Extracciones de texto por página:
++++++++++++++++++++
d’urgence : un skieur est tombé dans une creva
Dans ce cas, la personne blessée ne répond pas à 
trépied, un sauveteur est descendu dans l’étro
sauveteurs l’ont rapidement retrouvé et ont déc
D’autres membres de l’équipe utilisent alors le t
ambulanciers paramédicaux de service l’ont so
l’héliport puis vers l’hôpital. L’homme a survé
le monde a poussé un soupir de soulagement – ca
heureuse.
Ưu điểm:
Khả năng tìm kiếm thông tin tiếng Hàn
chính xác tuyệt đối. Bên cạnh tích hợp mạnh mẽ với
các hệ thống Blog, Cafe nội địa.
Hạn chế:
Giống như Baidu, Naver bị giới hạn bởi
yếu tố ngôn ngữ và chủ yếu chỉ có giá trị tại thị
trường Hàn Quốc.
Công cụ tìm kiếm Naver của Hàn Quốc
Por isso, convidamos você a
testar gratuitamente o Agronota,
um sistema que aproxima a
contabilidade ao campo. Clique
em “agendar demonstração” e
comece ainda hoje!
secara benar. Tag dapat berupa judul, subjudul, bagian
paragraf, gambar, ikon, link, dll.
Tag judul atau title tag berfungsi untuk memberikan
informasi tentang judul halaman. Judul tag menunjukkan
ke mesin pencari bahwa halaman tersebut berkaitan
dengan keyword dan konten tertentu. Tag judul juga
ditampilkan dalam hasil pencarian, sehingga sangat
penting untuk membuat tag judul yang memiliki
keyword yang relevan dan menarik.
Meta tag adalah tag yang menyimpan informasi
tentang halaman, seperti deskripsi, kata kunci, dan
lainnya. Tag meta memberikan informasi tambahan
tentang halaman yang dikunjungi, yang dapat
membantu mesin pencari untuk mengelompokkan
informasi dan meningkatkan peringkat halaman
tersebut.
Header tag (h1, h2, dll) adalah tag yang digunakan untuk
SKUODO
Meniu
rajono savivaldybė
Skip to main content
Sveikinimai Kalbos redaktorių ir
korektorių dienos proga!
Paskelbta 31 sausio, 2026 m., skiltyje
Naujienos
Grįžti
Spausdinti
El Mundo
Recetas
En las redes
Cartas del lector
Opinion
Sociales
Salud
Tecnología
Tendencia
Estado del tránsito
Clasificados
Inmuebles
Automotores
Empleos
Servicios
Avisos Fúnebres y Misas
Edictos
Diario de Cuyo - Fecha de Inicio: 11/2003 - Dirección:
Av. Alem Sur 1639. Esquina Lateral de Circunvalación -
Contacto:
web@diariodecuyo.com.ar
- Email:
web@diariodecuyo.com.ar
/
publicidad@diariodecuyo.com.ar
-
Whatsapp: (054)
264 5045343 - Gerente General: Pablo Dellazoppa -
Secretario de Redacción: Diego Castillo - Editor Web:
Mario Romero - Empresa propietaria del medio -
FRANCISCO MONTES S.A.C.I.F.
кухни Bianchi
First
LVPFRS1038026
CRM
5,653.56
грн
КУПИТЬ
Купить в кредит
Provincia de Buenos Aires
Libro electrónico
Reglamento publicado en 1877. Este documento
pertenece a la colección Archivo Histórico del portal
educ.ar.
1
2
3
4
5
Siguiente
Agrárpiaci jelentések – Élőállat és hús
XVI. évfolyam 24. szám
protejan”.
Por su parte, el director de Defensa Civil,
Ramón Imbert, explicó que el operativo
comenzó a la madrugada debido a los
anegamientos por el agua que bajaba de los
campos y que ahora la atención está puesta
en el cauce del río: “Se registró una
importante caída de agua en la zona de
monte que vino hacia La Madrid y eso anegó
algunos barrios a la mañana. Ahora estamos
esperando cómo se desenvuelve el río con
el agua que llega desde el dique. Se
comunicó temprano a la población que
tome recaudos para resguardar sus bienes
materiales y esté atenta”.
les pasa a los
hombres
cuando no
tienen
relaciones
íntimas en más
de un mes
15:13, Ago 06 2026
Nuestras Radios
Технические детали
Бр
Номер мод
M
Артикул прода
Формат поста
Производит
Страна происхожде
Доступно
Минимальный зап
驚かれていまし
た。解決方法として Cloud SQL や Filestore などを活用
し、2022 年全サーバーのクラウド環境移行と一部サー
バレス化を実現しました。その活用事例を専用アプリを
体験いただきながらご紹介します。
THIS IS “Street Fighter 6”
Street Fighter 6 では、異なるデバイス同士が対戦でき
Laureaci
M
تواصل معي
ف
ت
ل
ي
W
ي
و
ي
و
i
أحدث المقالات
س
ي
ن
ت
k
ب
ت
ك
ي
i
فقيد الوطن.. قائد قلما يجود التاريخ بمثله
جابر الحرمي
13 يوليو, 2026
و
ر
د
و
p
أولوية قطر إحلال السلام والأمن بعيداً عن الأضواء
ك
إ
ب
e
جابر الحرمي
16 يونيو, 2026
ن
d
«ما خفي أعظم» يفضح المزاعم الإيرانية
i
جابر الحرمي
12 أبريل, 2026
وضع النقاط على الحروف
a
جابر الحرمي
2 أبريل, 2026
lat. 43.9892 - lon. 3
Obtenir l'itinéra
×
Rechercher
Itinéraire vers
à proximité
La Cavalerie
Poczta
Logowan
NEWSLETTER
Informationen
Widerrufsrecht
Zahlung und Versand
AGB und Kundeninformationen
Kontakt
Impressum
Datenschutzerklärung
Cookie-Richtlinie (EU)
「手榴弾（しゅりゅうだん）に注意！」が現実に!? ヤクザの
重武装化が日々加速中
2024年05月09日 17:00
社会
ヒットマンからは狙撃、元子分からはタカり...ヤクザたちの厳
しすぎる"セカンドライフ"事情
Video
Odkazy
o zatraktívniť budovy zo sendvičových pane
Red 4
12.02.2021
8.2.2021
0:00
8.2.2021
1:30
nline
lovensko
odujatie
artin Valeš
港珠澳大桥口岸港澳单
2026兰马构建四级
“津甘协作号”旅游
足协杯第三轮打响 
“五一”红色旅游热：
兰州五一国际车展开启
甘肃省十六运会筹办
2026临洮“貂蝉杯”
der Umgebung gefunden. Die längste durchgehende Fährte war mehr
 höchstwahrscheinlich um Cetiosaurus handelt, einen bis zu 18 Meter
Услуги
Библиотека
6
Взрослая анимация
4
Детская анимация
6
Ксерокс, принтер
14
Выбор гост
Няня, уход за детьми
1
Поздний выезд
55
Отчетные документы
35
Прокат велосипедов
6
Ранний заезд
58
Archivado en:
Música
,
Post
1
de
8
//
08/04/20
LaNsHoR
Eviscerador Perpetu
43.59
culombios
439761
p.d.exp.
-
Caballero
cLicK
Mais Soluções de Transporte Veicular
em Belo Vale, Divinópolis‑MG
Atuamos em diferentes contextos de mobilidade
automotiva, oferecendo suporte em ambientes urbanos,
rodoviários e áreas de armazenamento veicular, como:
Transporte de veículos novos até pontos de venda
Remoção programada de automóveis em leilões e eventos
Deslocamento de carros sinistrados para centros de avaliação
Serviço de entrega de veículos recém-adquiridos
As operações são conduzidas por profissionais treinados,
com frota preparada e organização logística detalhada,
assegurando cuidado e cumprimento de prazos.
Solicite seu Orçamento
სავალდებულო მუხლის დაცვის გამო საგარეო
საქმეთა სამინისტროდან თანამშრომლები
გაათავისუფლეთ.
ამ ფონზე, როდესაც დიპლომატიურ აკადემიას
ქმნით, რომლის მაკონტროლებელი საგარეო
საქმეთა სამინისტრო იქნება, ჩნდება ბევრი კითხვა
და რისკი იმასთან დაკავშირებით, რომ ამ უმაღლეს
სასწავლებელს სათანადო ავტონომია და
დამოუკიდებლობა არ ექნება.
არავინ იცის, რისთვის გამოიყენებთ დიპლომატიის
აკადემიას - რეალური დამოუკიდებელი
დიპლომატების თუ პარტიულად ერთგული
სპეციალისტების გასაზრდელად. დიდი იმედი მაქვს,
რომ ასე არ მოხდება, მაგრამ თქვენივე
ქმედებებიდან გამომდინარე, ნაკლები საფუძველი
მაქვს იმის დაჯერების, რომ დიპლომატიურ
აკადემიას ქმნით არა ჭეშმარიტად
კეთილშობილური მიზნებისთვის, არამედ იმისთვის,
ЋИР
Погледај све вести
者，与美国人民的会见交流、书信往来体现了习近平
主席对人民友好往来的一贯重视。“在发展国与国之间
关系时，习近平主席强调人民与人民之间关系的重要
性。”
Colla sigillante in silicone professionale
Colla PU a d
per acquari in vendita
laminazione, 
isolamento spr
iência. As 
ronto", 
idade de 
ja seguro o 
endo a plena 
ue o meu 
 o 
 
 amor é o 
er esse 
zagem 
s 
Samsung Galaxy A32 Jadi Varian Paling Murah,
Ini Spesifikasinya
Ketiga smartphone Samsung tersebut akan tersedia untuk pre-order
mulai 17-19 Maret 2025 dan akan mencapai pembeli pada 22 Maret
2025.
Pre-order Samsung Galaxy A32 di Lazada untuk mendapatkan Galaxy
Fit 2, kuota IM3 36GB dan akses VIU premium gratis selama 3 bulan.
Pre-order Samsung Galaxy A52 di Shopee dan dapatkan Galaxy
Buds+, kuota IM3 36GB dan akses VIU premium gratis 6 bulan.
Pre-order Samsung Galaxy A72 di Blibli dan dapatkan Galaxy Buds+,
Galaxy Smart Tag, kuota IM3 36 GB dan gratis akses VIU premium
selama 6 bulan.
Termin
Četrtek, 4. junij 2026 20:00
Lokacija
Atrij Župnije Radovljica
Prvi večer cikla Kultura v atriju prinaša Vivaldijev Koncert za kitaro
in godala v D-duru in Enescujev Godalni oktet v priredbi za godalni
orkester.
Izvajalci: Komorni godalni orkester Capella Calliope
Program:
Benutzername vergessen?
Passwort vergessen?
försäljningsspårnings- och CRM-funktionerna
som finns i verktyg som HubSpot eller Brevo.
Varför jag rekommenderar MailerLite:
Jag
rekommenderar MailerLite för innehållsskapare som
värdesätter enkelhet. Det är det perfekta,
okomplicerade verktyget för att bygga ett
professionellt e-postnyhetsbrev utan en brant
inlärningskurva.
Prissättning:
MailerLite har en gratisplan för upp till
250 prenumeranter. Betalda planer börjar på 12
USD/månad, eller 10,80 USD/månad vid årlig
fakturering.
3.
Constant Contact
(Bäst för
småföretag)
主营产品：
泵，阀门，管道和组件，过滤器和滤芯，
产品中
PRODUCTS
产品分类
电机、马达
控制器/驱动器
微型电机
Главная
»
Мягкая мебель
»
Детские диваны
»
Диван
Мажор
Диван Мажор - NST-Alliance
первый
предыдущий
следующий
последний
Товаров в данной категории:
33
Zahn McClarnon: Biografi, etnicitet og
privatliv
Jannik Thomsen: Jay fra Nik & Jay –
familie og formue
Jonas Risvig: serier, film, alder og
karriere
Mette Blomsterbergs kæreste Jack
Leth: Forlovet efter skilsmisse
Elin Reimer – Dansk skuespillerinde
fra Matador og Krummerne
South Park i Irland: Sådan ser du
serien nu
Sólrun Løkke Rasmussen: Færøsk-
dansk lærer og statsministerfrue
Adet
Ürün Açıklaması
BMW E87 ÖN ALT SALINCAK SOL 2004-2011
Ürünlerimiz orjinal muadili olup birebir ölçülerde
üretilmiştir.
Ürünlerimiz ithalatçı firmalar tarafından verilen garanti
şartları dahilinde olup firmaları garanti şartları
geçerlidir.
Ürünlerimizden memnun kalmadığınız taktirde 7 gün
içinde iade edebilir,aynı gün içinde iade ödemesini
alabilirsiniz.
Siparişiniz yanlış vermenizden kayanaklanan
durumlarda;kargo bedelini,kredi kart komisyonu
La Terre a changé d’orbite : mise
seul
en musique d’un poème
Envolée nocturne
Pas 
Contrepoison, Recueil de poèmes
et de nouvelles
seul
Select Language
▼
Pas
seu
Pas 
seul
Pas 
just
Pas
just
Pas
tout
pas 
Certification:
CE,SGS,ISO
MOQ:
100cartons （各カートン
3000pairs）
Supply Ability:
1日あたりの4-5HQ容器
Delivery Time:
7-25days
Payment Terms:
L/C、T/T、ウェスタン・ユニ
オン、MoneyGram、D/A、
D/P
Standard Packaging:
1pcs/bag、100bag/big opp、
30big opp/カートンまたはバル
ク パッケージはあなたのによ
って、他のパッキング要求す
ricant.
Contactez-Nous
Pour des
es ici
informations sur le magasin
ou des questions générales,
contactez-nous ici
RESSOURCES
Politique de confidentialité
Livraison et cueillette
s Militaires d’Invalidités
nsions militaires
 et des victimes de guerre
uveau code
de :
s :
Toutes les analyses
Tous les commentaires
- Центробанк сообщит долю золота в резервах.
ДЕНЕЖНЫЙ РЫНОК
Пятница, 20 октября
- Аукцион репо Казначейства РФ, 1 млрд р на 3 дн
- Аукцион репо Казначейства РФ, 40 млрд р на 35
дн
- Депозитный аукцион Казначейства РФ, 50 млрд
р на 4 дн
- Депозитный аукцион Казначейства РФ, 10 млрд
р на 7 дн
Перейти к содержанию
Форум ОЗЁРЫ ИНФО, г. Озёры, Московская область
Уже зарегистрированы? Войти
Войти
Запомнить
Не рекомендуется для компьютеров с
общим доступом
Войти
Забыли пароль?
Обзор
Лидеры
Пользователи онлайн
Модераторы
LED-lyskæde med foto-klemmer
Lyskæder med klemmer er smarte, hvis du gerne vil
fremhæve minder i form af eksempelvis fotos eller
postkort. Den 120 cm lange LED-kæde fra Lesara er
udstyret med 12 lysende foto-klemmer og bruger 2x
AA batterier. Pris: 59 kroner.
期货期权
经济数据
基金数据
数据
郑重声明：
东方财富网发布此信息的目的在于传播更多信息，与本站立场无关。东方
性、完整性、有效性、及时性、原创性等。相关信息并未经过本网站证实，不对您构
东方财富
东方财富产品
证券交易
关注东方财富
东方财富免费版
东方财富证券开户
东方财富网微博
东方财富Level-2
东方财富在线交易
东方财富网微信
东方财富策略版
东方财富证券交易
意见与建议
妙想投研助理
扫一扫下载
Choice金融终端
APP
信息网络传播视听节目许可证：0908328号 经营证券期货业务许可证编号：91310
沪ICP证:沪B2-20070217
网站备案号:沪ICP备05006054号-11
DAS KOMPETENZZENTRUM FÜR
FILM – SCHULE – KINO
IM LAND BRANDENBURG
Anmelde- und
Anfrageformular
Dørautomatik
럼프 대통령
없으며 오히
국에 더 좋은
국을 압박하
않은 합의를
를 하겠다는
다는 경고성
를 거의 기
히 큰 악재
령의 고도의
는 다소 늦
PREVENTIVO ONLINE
++++++++++++++++++++
ACTIVIDAD. Filtra el listado de arriba y copia cada línea que contenga la palabra "informasi". Se distinguen mayúsculas y minúsculas.

RESPUESTA FINAL.
informasi tentang judul halaman. Judul tag menunjukkan
Meta tag adalah tag yang menyimpan informasi
lainnya. Tag meta memberikan informasi tambahan
informasi dan meningkatkan peringkat halaman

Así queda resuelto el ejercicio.